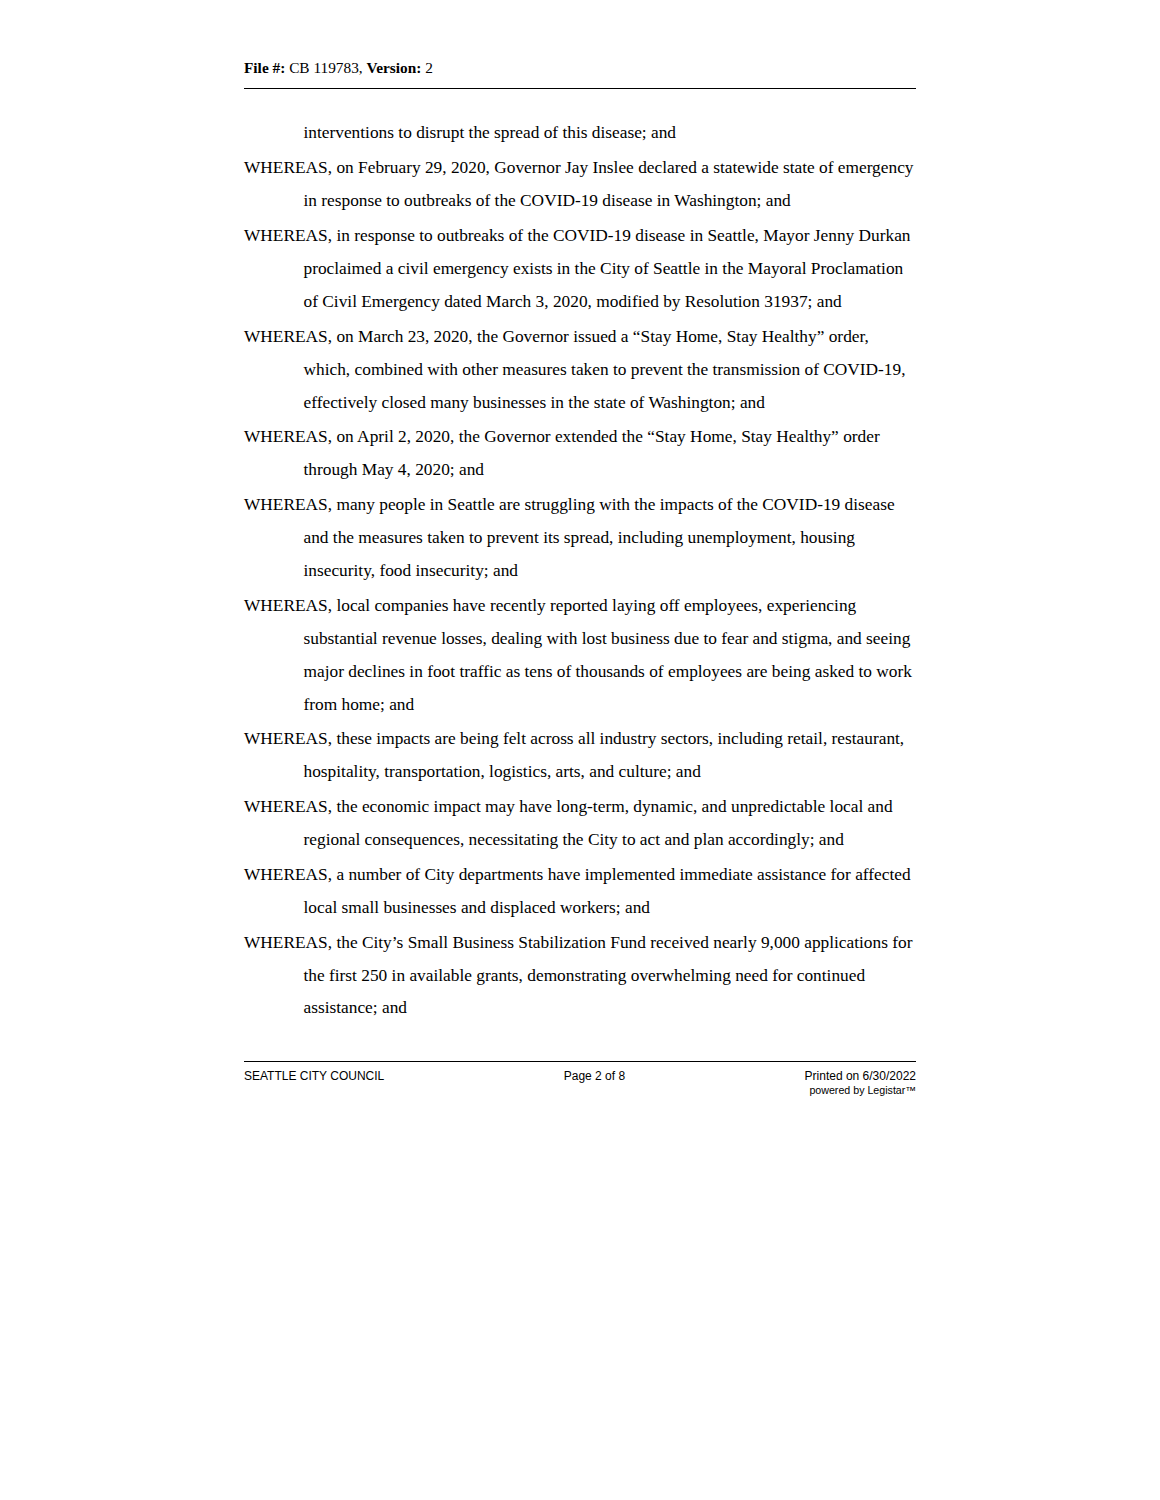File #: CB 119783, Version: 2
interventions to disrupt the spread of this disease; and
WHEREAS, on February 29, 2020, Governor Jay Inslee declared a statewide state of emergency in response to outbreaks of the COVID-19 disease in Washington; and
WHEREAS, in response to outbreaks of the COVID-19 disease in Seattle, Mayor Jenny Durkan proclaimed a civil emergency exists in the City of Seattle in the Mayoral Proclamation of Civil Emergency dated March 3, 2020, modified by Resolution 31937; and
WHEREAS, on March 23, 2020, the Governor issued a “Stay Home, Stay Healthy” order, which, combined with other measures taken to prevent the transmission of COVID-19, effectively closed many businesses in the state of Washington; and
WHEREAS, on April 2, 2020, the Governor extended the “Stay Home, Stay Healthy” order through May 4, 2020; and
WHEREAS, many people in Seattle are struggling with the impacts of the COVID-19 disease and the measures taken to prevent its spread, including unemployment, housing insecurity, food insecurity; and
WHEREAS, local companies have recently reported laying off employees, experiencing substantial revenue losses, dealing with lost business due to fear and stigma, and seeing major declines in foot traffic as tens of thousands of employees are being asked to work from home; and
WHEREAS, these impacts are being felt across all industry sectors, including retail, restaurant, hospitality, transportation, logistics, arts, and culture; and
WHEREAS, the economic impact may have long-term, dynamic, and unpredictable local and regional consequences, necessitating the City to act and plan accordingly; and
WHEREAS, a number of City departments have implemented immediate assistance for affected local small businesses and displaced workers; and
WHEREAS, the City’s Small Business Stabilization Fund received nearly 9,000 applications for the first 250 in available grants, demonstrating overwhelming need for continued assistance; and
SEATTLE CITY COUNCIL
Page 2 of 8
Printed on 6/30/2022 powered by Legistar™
====================
* Task requirements: Although the material contains pictures, only the lines are to be written out, exactly as they stand.

* Answer section:
File #: CB 119783, Version: 2
interventions to disrupt the spread of this disease; and
WHEREAS, on February 29, 2020, Governor Jay Inslee declared a statewide state of emergency in response to outbreaks of the COVID-19 disease in Washington; and
WHEREAS, in response to outbreaks of the COVID-19 disease in Seattle, Mayor Jenny Durkan proclaimed a civil emergency exists in the City of Seattle in the Mayoral Proclamation of Civil Emergency dated March 3, 2020, modified by Resolution 31937; and
WHEREAS, on March 23, 2020, the Governor issued a “Stay Home, Stay Healthy” order, which, combined with other measures taken to prevent the transmission of COVID-19, effectively closed many businesses in the state of Washington; and
WHEREAS, on April 2, 2020, the Governor extended the “Stay Home, Stay Healthy” order through May 4, 2020; and
WHEREAS, many people in Seattle are struggling with the impacts of the COVID-19 disease and the measures taken to prevent its spread, including unemployment, housing insecurity, food insecurity; and
WHEREAS, local companies have recently reported laying off employees, experiencing substantial revenue losses, dealing with lost business due to fear and stigma, and seeing major declines in foot traffic as tens of thousands of employees are being asked to work from home; and
WHEREAS, these impacts are being felt across all industry sectors, including retail, restaurant, hospitality, transportation, logistics, arts, and culture; and
WHEREAS, the economic impact may have long-term, dynamic, and unpredictable local and regional consequences, necessitating the City to act and plan accordingly; and
WHEREAS, a number of City departments have implemented immediate assistance for affected local small businesses and displaced workers; and
WHEREAS, the City’s Small Business Stabilization Fund received nearly 9,000 applications for the first 250 in available grants, demonstrating overwhelming need for continued assistance; and
SEATTLE CITY COUNCIL
Page 2 of 8
Printed on 6/30/2022 powered by Legistar™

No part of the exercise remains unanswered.